◆ Work instructions ◆
Among the entries, which lines carry the string "casing"? Copy each of them.

◆ Material to process ◆
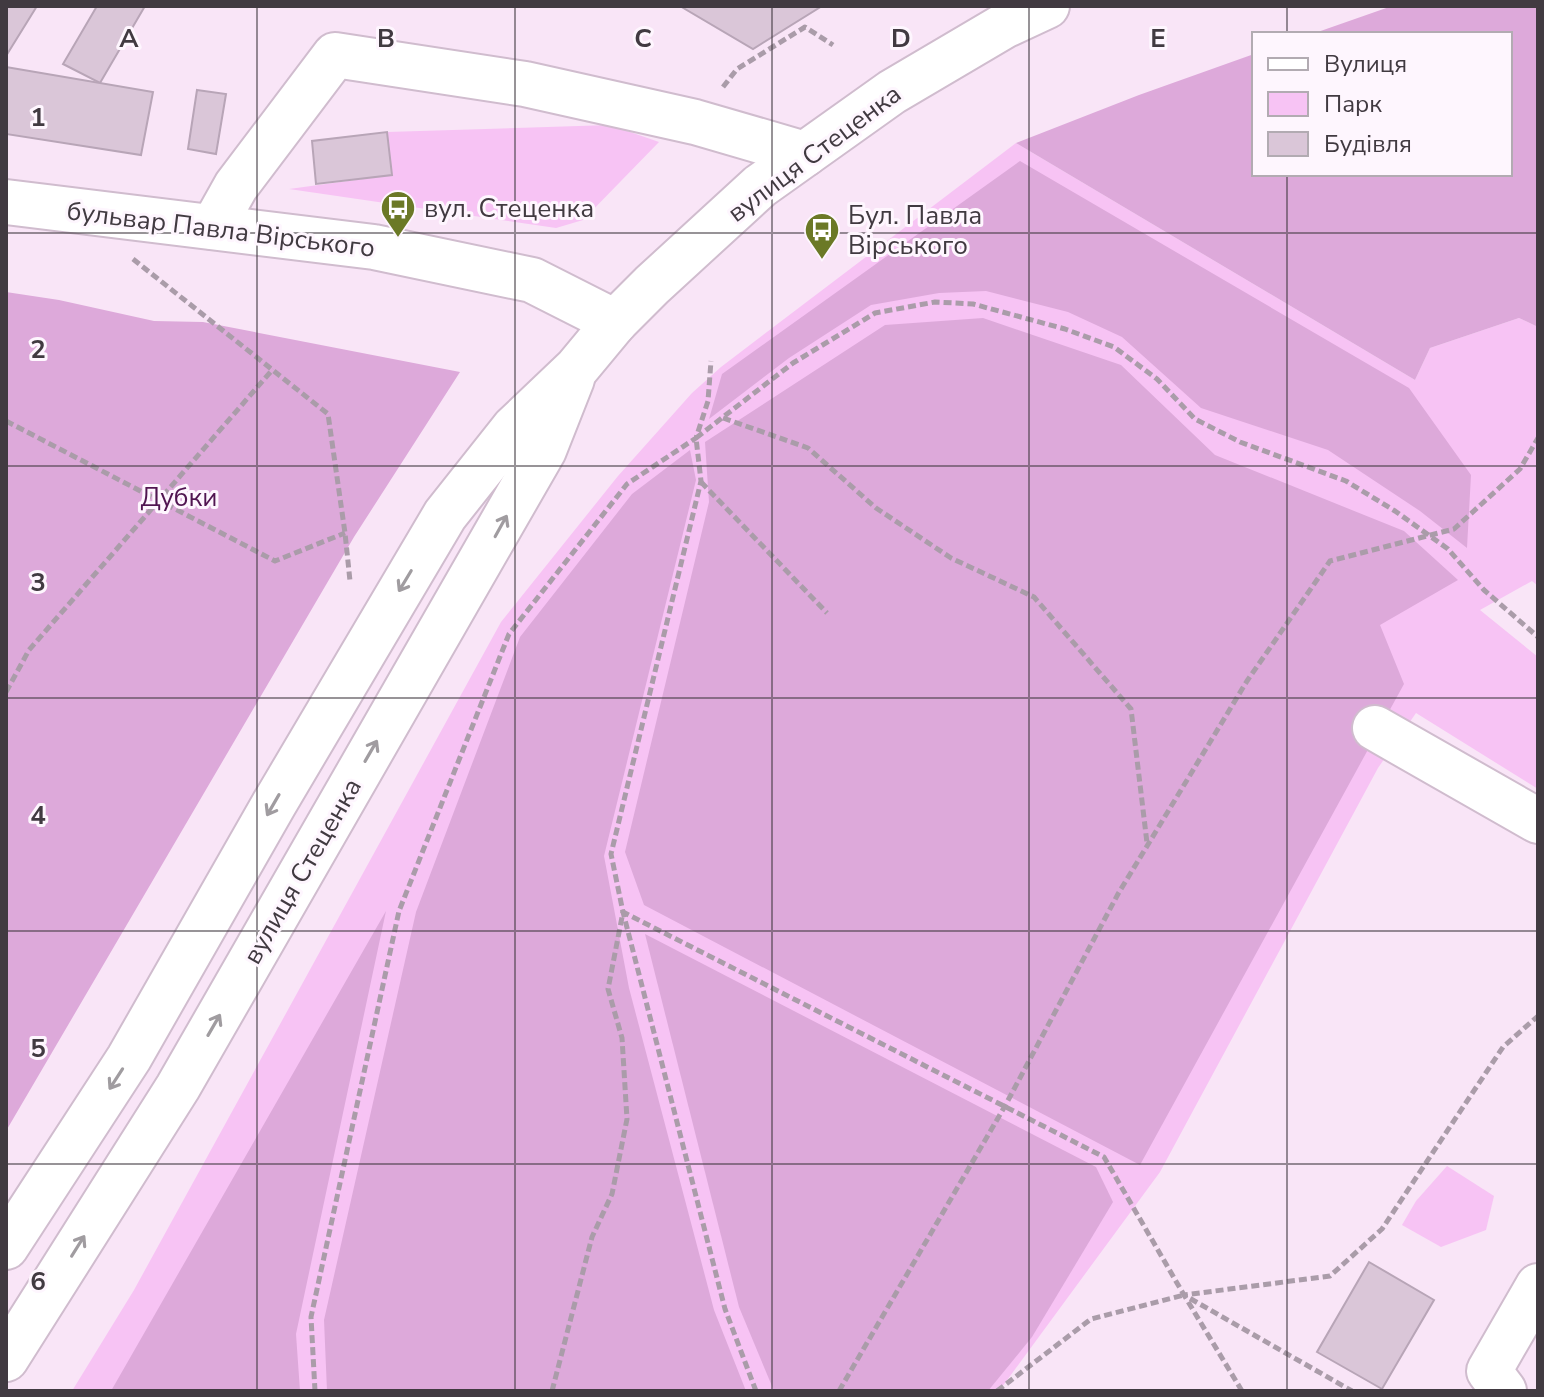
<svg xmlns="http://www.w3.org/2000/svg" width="1544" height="1397" font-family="'Nunito Sans',sans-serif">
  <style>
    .green { fill: #f7c3f4 }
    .forest { fill: #dda9da }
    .building { fill: #dac6d8; stroke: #b8a5b7; stroke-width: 2 }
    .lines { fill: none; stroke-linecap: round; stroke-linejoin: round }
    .minor-casing { stroke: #d0bcce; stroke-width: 48 }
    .major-casing { stroke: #d0bcce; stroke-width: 48 }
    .path { stroke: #aa9ca9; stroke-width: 5; stroke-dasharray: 8 4; stroke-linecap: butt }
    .minor { stroke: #fff; stroke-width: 44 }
    .major { stroke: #fff; stroke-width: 44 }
    .oneway { stroke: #a09ca0 }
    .grid { fill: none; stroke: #413a41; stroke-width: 2; stroke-opacity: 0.55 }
    .labels { text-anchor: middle; stroke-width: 6; stroke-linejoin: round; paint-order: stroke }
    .street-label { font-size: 26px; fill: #413a41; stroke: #fef6fe }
    .poi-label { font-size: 26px; fill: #413a41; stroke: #fef6fe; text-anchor: start }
    .park-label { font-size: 26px; fill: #511551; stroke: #fef6fe }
    .grid-label { font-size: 26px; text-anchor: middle; font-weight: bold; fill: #413a41; stroke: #fef6fe; stroke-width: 6; stroke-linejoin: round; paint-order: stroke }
  </style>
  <rect width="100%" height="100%" fill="#f9e5f7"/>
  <g class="green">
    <polygon points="610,125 659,142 583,220 556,228 289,189 392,175 387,132"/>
    <polygon points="1016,143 1415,380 1430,348 1519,318 1538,327 1538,586 1532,581 1480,610 1538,657 1538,789 1416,713 1378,768 1160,1172 999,1391 72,1391 134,1290 501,622 618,476 692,393 721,367"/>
    <polygon points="1447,1166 1494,1196 1486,1230 1441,1247 1402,1225 1416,1201"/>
  </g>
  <g class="forest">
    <polygon points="1392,6 1538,6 1538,327 1519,318 1430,348 1415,380 1016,143 1139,95 1254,54 1254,174 1510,174 1510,34 1312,34"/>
    <polygon points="1020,161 1409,388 1471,475 1467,548 1420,511 1328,450 1201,408 1122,337 1068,312 986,291 939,293 871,305 789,358 709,419 722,374"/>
    <polygon points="6,292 59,300 154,321 203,322 460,372 354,537 6,1131"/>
    <polygon points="983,318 1121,365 1215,455 1404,531 1458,580 1380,625 1404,684 1140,1165 644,905 625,852 709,502 705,442 885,325"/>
    <polygon points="690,450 696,480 604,856 629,988 714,1310 746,1391 327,1391 324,1320 416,912 520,637 632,494"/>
    <polygon points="386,911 296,1334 300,1391 111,1391"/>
    <polygon points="645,934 1096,1167 1113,1202 1032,1337 988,1391 774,1391 739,1307"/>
  </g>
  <g class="building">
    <polygon points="6,6 37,6 6,56"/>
    <polygon points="97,6 145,6 100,83 63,64"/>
    <polygon points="680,6 822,6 753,49"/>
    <polygon points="6,67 153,92 141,155 6,134"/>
    <polygon points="197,90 226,94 216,154 188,149"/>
    <polygon points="387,132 392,175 316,184 312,141"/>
    <polygon points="1369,1262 1434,1300 1382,1389 1317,1352"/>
  </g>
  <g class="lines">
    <defs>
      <g id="minor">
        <polyline points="6,202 374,247 532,280 615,322"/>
        <polyline points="213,227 236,186 335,55 525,84 695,122 805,154"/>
        <polyline points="1375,728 1538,821"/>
        <polyline points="1504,1391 1489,1371 1538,1286"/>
      </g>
      <g id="major">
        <polyline points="6,1247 129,1058 274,804 445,515 514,428 576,369 615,322 652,285 760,186 892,92 1004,26 1047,6"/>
        <polyline points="6,1359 178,1087 544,450 572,379"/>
      </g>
    </defs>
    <use href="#minor" class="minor-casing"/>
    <use href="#major" class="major-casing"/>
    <g class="path">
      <polyline points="723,87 737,69 805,27 833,45"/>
      <polyline points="133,259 328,414 345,533 350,581"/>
      <polyline points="723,418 808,448 876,508 951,558 1034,597 1131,709 1147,843"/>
      <polyline points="6,421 275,561 345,533"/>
      <polyline points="701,482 827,613"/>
      <polyline points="6,692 29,650 273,369"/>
      <polyline points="315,1391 311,1317 399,911 509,634 627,484 696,438 708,401 711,361"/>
      <polyline points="552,1391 592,1237 612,1194 627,1119 622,1038 608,989 623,912 1104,1157 1184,1295 1352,1391"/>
      <polyline points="756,1391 725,1309 623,912 611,854 701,481 696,438 793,363 875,313 935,302 973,304 1065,329 1114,347 1157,379 1195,419 1240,442 1346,481 1395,511 1448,549 1484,590 1538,637"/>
      <polyline points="839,1391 1005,1106 1118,894 1247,681 1330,561 1454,529 1520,469 1538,438"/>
      <polyline points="997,1391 1091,1319 1184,1295"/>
      <polyline points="1242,1391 1184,1295 1330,1276 1382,1229 1503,1047 1538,1016"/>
    </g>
    <use href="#minor" class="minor"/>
    <use href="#major" class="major"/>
  </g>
  <defs><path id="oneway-shaft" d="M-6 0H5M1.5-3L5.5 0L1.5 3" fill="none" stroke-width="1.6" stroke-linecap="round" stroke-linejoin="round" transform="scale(2)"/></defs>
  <g class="oneway">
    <use href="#oneway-shaft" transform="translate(501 526) rotate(-61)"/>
    <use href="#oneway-shaft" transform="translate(405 581) rotate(121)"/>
    <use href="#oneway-shaft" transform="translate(371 751) rotate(-60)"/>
    <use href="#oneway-shaft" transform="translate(273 805) rotate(120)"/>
    <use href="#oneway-shaft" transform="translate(214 1025) rotate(-60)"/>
    <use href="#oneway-shaft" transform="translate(116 1079) rotate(123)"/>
    <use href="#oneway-shaft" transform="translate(78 1246) rotate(-58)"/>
  </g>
  <path class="grid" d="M257 6V1391M515 6V1391M772 6V1391M1029 6V1391M1287 6V34M1287 174V1391M6 233H1538M6 466H1538M6 698H1538M6 931H1538M6 1164H1538"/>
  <defs>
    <symbol id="bus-pin" viewBox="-11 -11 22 30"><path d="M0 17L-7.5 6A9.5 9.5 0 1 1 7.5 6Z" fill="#6b7926" stroke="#fef6fe"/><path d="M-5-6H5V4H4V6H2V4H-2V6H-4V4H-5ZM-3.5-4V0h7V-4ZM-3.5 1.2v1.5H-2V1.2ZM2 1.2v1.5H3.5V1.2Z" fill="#fff"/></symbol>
  </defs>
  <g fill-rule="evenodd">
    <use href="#bus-pin" x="378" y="188" width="40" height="54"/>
    <use href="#bus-pin" x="802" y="210" width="40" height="54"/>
  </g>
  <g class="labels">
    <g class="street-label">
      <text transform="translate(814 153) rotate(-37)" y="9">вулиця Стеценка</text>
      <text transform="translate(221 229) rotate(7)" y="9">бульвар Павла Вірського</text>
      <text transform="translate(302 871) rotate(-60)" y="9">вулиця Стеценка</text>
    </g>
    <g class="poi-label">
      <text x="424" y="217">вул. Стеценка</text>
      <text x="848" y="224">Бул. Павла<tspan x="848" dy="30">Вірського</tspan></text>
    </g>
    <g class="park-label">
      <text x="179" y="506">Дубки</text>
    </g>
  </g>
  <g class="grid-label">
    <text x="129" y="47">A</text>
    <text x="386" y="47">B</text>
    <text x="643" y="47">C</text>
    <text x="901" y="47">D</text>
    <text x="1158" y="47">E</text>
    <text x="38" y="126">1</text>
    <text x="38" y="358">2</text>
    <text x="38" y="591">3</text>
    <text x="38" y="824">4</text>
    <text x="38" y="1057">5</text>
    <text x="38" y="1290">6</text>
  </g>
  <rect width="1544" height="1397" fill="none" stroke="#413a41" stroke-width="16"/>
  <rect x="1252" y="32" width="260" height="144" fill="#fef6fe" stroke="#b2abb2" stroke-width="2"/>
  <rect x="1268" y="58" width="40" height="12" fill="#ffffff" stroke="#b2abb2" stroke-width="2"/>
  <text x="1324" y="72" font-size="24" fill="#413a41">Вулиця</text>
  <rect x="1268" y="92" width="40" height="24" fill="#f7c3f4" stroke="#b2abb2" stroke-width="2"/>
  <text x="1324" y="112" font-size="24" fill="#413a41">Парк</text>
  <rect x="1268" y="132" width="40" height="24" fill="#dac6d8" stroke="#b2abb2" stroke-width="2"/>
  <text x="1324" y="152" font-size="24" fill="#413a41">Будівля</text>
</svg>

◆ Completed task ◆
    .minor-casing { stroke: #d0bcce; stroke-width: 48 }
    .major-casing { stroke: #d0bcce; stroke-width: 48 }
    <use href="#minor" class="minor-casing"/>
    <use href="#major" class="major-casing"/>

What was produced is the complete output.